The Capitol Beat on Books
Politics as usual at the Texas Book Festival
By Kimberley Jones, Fri., Nov. 9, 2007
Michael Erard, onetime Austinite in town to discuss his book, Um...: Slips, Stumbles, and Verbal Blunders, and What They Mean, which leans heavily on gaffe-happy George, grinned, "It's a thrill to be talking about George Bush in the Texas Capitol in a festival founded by Laura Bush. Let's just take a moment to appreciate the irony." (Interesting non-Bush-related fact: A slip of the tongue, meaning a malapropism, a spoonerism, what have you, happens once every 1,000 words, which number-crunches down to 16 to 32 a day.)

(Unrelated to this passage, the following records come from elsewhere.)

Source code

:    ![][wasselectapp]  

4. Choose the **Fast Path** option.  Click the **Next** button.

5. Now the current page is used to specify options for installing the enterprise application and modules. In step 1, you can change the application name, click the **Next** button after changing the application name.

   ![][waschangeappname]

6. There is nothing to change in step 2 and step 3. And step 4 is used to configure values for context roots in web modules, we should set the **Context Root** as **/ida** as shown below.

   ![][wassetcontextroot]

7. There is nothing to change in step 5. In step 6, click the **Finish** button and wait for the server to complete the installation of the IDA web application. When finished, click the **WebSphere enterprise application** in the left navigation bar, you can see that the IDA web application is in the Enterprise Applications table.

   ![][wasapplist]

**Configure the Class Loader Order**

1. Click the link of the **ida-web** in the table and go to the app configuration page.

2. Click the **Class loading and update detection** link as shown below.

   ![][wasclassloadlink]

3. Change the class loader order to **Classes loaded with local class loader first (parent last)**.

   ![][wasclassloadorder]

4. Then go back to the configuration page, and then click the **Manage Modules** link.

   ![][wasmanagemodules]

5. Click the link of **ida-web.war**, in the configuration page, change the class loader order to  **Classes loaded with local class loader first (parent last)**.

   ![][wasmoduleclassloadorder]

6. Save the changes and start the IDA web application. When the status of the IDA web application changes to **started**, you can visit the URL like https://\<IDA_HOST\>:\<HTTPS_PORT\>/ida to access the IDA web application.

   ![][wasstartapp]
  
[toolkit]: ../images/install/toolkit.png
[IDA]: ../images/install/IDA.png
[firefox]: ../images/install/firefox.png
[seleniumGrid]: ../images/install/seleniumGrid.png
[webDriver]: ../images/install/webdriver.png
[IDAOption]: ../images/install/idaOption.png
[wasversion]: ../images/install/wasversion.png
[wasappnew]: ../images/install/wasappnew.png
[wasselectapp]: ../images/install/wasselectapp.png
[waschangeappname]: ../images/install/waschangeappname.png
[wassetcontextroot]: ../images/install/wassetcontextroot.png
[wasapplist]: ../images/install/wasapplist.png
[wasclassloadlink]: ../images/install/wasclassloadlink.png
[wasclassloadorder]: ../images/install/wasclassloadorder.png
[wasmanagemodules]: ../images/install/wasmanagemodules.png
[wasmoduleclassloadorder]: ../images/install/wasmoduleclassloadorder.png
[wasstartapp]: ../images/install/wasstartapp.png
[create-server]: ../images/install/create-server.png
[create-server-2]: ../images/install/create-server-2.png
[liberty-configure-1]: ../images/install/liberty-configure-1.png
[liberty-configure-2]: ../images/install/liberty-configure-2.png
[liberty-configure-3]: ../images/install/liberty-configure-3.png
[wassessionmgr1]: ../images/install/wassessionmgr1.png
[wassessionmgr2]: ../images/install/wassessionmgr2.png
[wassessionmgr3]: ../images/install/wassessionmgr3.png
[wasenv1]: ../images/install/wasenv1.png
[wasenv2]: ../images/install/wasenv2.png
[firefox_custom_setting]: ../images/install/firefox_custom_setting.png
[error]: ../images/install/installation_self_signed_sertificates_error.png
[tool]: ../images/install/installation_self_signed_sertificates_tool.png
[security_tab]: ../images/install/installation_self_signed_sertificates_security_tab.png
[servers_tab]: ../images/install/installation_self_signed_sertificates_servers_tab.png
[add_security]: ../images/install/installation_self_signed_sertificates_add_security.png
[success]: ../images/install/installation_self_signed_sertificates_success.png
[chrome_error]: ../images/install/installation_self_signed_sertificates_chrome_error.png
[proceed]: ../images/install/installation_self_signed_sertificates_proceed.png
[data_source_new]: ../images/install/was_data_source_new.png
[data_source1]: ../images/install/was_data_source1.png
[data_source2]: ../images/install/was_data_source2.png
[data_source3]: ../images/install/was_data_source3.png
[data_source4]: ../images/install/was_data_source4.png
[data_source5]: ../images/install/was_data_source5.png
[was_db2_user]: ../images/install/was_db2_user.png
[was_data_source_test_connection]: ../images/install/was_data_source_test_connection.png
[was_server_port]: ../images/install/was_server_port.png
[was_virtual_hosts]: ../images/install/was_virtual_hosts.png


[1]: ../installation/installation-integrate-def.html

The panel on Trish Wood's book, What Was Asked of Us: An Oral History of the Iraq War by the Soldiers Who Fought It, eventually went down a political path, too, when one questioner tried to spark (uncomfortably) less of a dialogue and more of a moral accusation about the Iraq war, but not before Maj. Chris Toland spoke at length about a devastating roadside bomb that "flipped a 30-ton vehicle upside down and cracked it like an egg," leaving 14 Marines dead as well as an Iraqi civilian translator. He later read aloud in tribute the names of his lost squad, just as he had done over the radio in August 2005 when first reporting the casualties. Wood claimed the genesis of the project was the feeling that, unless you personally know a veteran, "they're invisible mostly to the nation." At least for an hour, in the quiet of the First United Methodist Church's sanctuary, they were anything but.
In a case of bizarro scheduling, the boys from fake-news outfit The Onion were slotted next in the sanctuary. And I do mean boys – were it not for the unruly facial hair, you'd swear head writers Mike DiCenzo and Dan Guterman still belonged in short pants. Overcoming some technical hiccups, they led a PowerPoint presentation on their book, Our Dumb World: Atlas of the Planet Earth, which rendered the country (New Jersey: "Demanding people shove it up their ass since 1892") and the world (Malawi: "Come for the food shortages, stay because you died") in their signature headline style, landing the audience in that not-unpleasant place between a wince and a guffaw.
Sunday's big hitter, Watergate journo Carl Bernstein, came to talk about the biography A Woman in Charge: The Life of Hillary Rodham Clinton. The buzzword of the day was "truthfulness" and Clinton's sometimes-rocky relationship to it, but, yet again, the conversation wended its way back to talk of Bush. Responding to a question regarding the electability of Clinton and a woman in general, Bernstein replied, "We certainly couldn't do much worse than we've done." When the applause died down, Bernstein followed up that even Republicans on the Hill now concede, at least privately, that "this has been a catastrophic presidency." Were it not for the tremendous din of cheers and applause that filled the House Chamber, I think we all might have taken a moment to appreciate the irony.